Slow cooked beef with potato crust

Posted: July 17, 2011 in Slow cooking, Steak, Uncategorized

We are back! and with some great Spanish recipes which I will post up another night. Mind you my blog may be a little quiet for the next few months as we get ready to welcome our second child into the world. Already I’m finding it quite a struggle to do the most basic of things. However once I’m back on my feet, and in a kitchen I can cook in I will post.

Tonights meal revolved around the perfect casserole topped with a potato crust with a zing of horseradish cream.

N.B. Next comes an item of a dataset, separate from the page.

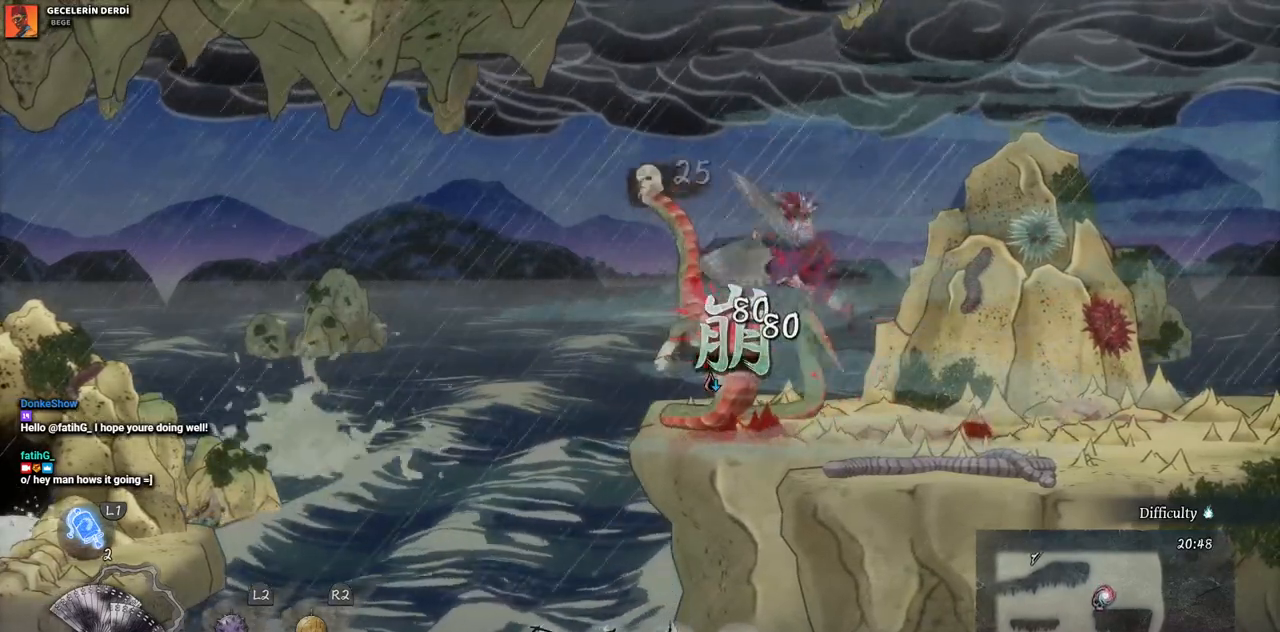
{"buttons": ["SQUARE"], "left_stick": "center", "right_stick": "center", "events": [[467, "SQUARE", "down"]]}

Delish! This recipe doesn’t fail. I did it a little different to the instructions. I cooked the casserole in the slow cooker on low for 4 hours before transferring it to the oven with the potato crust on top. I served it with some fresh steamed green beans and followed it with good old fashioned rice pud, just like my grandma used to make.

Slow Cooked Beef with Potato Crust

Recipe From: Terri Brown
Serving Size: 4
Main Ingredient: Potato
Categories: Winter, Casserole

-= Ingredients =-
1 tablespoon oil ; plus 1 tbl extra
1 kilogram steak ; stewing cut into 3cm cubes
2 large onions ; diced
2 medium Carrot ; diced
3 sticks Celery ; diced
2 cloves garlic ; crushed
3 tablespoon plain flour
1 cup Red wine
2 cups Beef stock
2 can (12 oz) Tomato ; crushed, lightly drained
1 tablespoon Balsamic Vinegar
4 large potatoes
2 cups Cheddar ; grated
2 tablespoon Horseradish cream

-= Instructions =-
Heat oil in a large oven proof covered pan. Brown steak in small batches until sealed. Add remaining oil and fry onion, carrot, celery and garlic until soft. Add flour and cook stirring for 1 minute. Stir in red wine, beef stock, tomatoes and vinegar. Return meat to the pan, combine well, cover and cook in a slow medium oven for approximately 1.5 hours. Meanwhile cook whole potatoes in water until just tender, cool then grate coarsely. Mix in cheddar and horseradish cream. Spread potato mixture on top of meat and brown in a hot oven.

  1. This was on the menu for tonight’s dinner. Like you, I cooked it in the slow cooker and transferred it to the oven once the potato topping was on. I added garlic chives to the ingredients as well. All very delicious. Thank you for sharing.